Malta’s digital consultancy market has exploded. A quick search surfaces dozens of agencies, freelancers, and consultancies — all promising to transform your business. The gap between the best and worst is enormous, and the wrong choice costs you months and thousands of euros.
I’ve been on both sides of this — as a consultancy that pitches for work and as someone who’s hired other consultancies. Here’s the framework I’d use if I were choosing today.
Start With What You’re Trying to Achieve
“We need a new website” is a solution, not an objective. “We need to increase online bookings by 40% within 6 months” is an objective. Know the difference before you talk to anyone.
The right consultancy will help you refine your objectives. The wrong one will nod and start building whatever you described, even if it won’t solve your actual problem.
Five Questions That Reveal Everything
“How will we measure success?” A real partner pushes for specific, measurable outcomes. If they answer with “better brand awareness” or “more traffic” without numbers, that’s a flag.
“What happens after launch?” A website or campaign needs ongoing optimisation. If they deliver and disappear, they’re a vendor, not a partner.
“Show me results from something similar.” Dig past the pretty screenshots. What were the challenges? What approach did they take? What were the measurable outcomes?
“Who actually does the work?” Some shops sell with seniors and deliver with juniors. Ask who your day-to-day contact will be and what their experience looks like.
“What would you recommend we don’t do?” This is the most revealing question. A consultancy that agrees with everything you say is either desperate or lacks the expertise to push back. The good ones challenge you.
Red Flags
Guaranteed Google rankings. No legitimate consultancy guarantees this. SEO is a long game, not a switch.
Opaque pricing. If you can’t understand the pricing structure, that’s by design.
No discovery phase. Anyone who quotes before understanding the problem is selling templates.
Buzzword density. If every sentence says “synergy” or “omnichannel” without specifics, they’re hiding something.
Generic proposals. If the proposal could apply to any business in any industry, it probably does.
What Good Looks Like
The best consultancies in Malta share a few traits:
They listen more than they pitch. In the first meeting, they’re trying to understand your business, not sell their services.

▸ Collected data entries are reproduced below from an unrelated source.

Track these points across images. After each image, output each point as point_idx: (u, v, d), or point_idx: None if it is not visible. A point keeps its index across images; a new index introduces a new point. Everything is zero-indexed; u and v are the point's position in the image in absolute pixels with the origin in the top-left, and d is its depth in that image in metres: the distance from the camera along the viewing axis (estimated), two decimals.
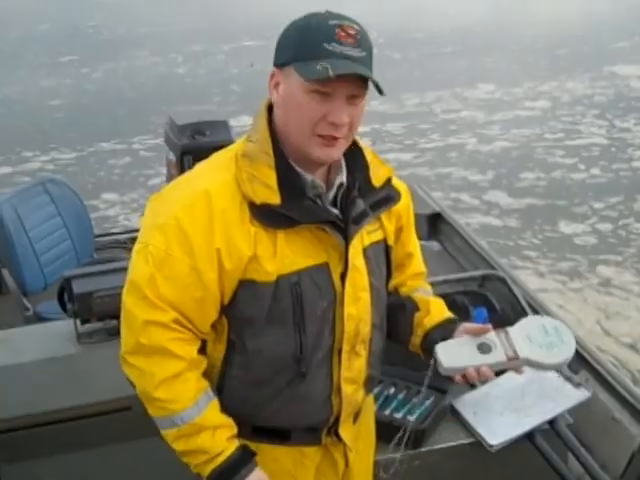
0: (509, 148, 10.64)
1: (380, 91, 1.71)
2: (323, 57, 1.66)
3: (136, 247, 1.80)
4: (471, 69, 15.48)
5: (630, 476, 2.80)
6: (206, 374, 1.85)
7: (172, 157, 4.31)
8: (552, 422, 2.74)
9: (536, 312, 3.40)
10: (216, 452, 1.81)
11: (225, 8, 23.70)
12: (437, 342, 1.92)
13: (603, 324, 5.95)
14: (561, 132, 11.25)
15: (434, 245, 4.47)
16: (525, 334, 1.92)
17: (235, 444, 1.84)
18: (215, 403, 1.84)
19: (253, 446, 1.90)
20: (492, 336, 1.91)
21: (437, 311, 2.07)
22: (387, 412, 2.74)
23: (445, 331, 1.99)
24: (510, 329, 1.94)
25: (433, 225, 4.53)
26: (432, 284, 3.33)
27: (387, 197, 1.95)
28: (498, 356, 1.88)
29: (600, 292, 6.52)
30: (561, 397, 2.82)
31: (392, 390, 2.85)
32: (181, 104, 9.55)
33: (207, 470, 1.83)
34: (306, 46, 1.68)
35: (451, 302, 3.31)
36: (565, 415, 2.78)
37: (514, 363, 1.90)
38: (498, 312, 3.47)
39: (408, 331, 2.06)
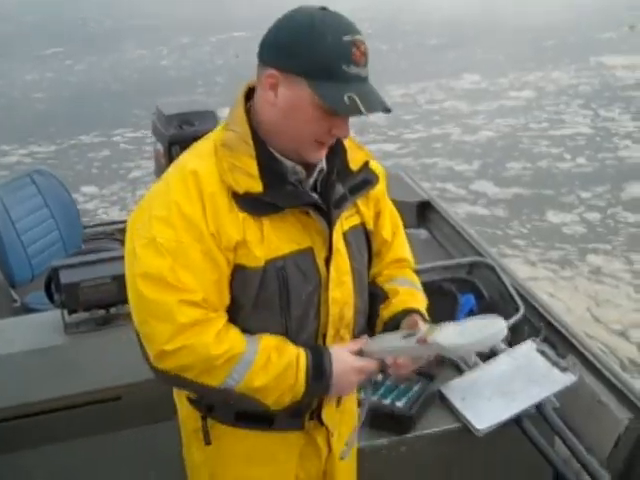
0: (494, 138, 10.65)
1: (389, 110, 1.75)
2: (341, 80, 1.69)
3: (139, 243, 1.76)
4: (457, 60, 15.51)
5: (616, 459, 2.83)
6: None
7: (160, 147, 4.31)
8: (539, 406, 2.77)
9: (524, 299, 3.42)
10: (294, 359, 1.81)
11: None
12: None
13: (593, 311, 5.98)
14: (546, 122, 11.27)
15: (422, 233, 4.48)
16: (457, 326, 1.87)
17: (301, 347, 1.84)
18: (260, 335, 1.83)
19: (235, 432, 1.93)
20: (427, 327, 1.89)
21: (400, 302, 2.04)
22: (375, 398, 2.74)
23: (396, 323, 1.99)
24: (450, 322, 1.89)
25: (421, 213, 4.55)
26: (419, 272, 3.35)
27: (365, 180, 1.97)
28: (411, 342, 1.85)
29: (590, 280, 6.55)
30: (548, 382, 2.84)
31: (380, 376, 2.86)
32: (164, 96, 9.52)
33: (301, 383, 1.81)
34: (323, 66, 1.69)
35: (438, 289, 3.37)
36: (552, 399, 2.80)
37: (424, 348, 1.84)
38: (486, 299, 3.50)
39: (373, 322, 2.07)
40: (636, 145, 10.16)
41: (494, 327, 1.82)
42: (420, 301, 2.08)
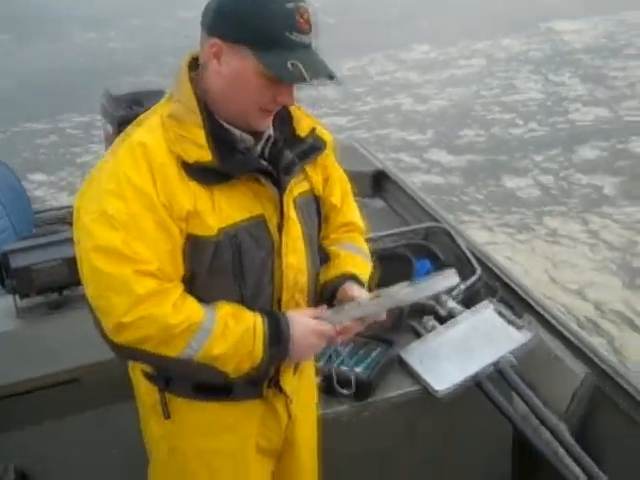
0: (446, 107, 10.71)
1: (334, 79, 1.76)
2: (286, 48, 1.69)
3: (90, 217, 1.74)
4: (406, 31, 15.50)
5: (573, 413, 2.88)
6: None
7: (110, 129, 4.25)
8: (496, 365, 2.79)
9: (481, 262, 3.45)
10: (251, 324, 1.81)
11: None
12: (326, 298, 2.00)
13: (550, 273, 6.06)
14: (498, 88, 11.35)
15: (378, 202, 4.49)
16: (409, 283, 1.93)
17: (257, 313, 1.85)
18: (216, 303, 1.83)
19: (194, 404, 1.94)
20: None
21: (338, 266, 2.06)
22: (334, 366, 2.75)
23: (333, 288, 2.02)
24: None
25: (376, 183, 4.55)
26: (375, 239, 3.39)
27: (313, 146, 1.99)
28: (364, 301, 1.92)
29: (547, 242, 6.64)
30: (504, 340, 2.88)
31: (339, 344, 2.86)
32: (114, 79, 9.39)
33: (259, 348, 1.81)
34: (267, 34, 1.69)
35: (393, 255, 3.38)
36: (509, 357, 2.82)
37: (373, 304, 1.90)
38: (442, 263, 3.51)
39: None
40: (586, 108, 10.27)
41: (444, 273, 1.91)
42: (360, 266, 2.10)
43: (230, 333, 1.79)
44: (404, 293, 1.89)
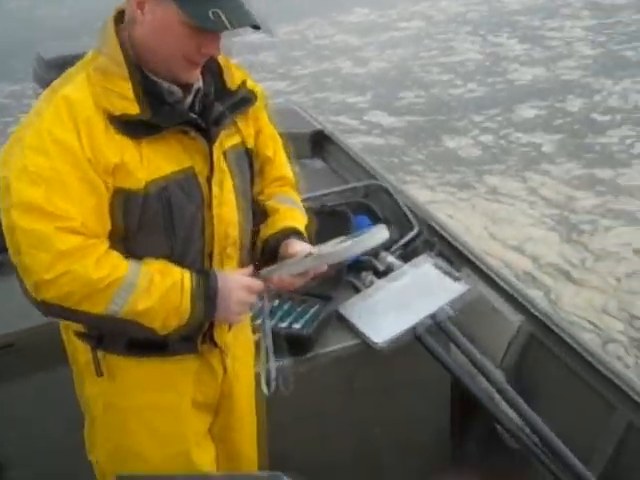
0: (386, 69, 10.67)
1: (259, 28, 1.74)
2: None
3: (12, 174, 1.71)
4: None
5: (509, 360, 2.94)
6: None
7: (42, 93, 4.17)
8: (434, 316, 2.82)
9: (419, 219, 3.47)
10: (178, 279, 1.80)
11: None
12: (267, 254, 2.02)
13: (490, 229, 6.11)
14: (436, 50, 11.34)
15: (317, 163, 4.47)
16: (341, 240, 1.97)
17: (186, 270, 1.83)
18: (144, 259, 1.82)
19: (128, 361, 1.92)
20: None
21: (279, 220, 2.07)
22: (272, 322, 2.74)
23: (275, 243, 2.02)
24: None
25: (316, 144, 4.53)
26: (314, 198, 3.39)
27: (243, 99, 1.98)
28: (298, 259, 1.93)
29: (488, 200, 6.68)
30: (441, 292, 2.91)
31: (276, 302, 2.86)
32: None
33: (186, 304, 1.80)
34: None
35: (331, 212, 3.38)
36: (446, 308, 2.86)
37: (308, 261, 1.92)
38: (381, 220, 3.52)
39: (254, 240, 2.08)
40: (524, 68, 10.32)
41: (374, 228, 1.93)
42: (299, 219, 2.11)
43: (155, 288, 1.77)
44: (341, 248, 1.90)
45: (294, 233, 2.03)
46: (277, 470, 1.88)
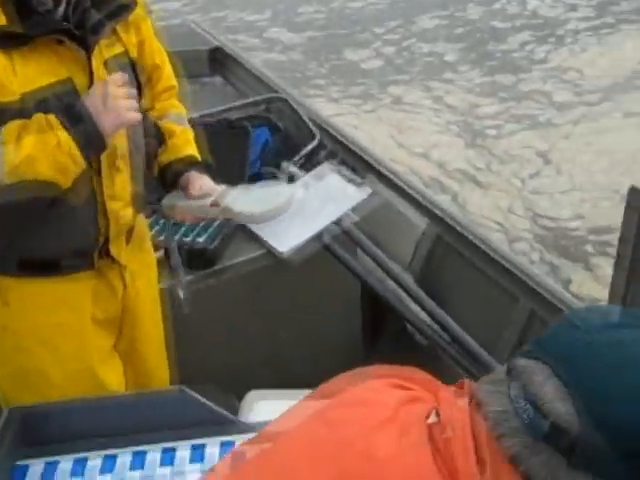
0: None
1: None
2: None
3: None
4: None
5: (417, 262, 2.96)
6: None
7: None
8: (339, 223, 2.81)
9: (322, 129, 3.43)
10: (42, 121, 1.70)
11: None
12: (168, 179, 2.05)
13: (397, 138, 6.11)
14: None
15: (217, 80, 4.38)
16: (248, 191, 2.01)
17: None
18: None
19: (21, 283, 1.88)
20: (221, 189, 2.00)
21: (175, 147, 2.08)
22: (176, 238, 2.70)
23: (173, 173, 2.04)
24: (241, 187, 2.03)
25: (214, 60, 4.42)
26: (214, 114, 3.31)
27: (122, 5, 1.90)
28: (205, 202, 1.97)
29: (393, 110, 6.66)
30: (344, 198, 2.88)
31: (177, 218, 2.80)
32: None
33: (64, 136, 1.70)
34: None
35: (230, 126, 3.31)
36: (350, 214, 2.84)
37: (216, 211, 1.98)
38: (282, 132, 3.47)
39: (152, 163, 2.07)
40: None
41: (283, 196, 1.98)
42: (192, 143, 2.11)
43: (25, 140, 1.68)
44: (244, 215, 1.98)
45: (195, 164, 2.04)
46: (188, 384, 1.86)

They know Malta. Bilingual audiences, seasonal tourism, tight business networks, specific regulatory context. Local knowledge matters more than people admit.
They measure everything. Campaign performance, website analytics, business impact. If they can’t show you what’s working and what isn’t, with numbers, walk away.
They invest in the relationship. Good partnerships evolve. A consultancy that delivers and moves on was never a partner.
They stay current. The landscape moves fast. Look for teams that are actively investing in new capabilities — AI, analytics, emerging platforms — not coasting on what worked five years ago.
The Decision
Trust evidence over pitch. Check recent work, talk to current clients, and assess cultural fit.
The right consultancy feels less like a supplier and more like an extension of your team. They challenge you, support you, and help you grow in ways you hadn’t planned for.
Choose carefully. The right partnership compounds over years.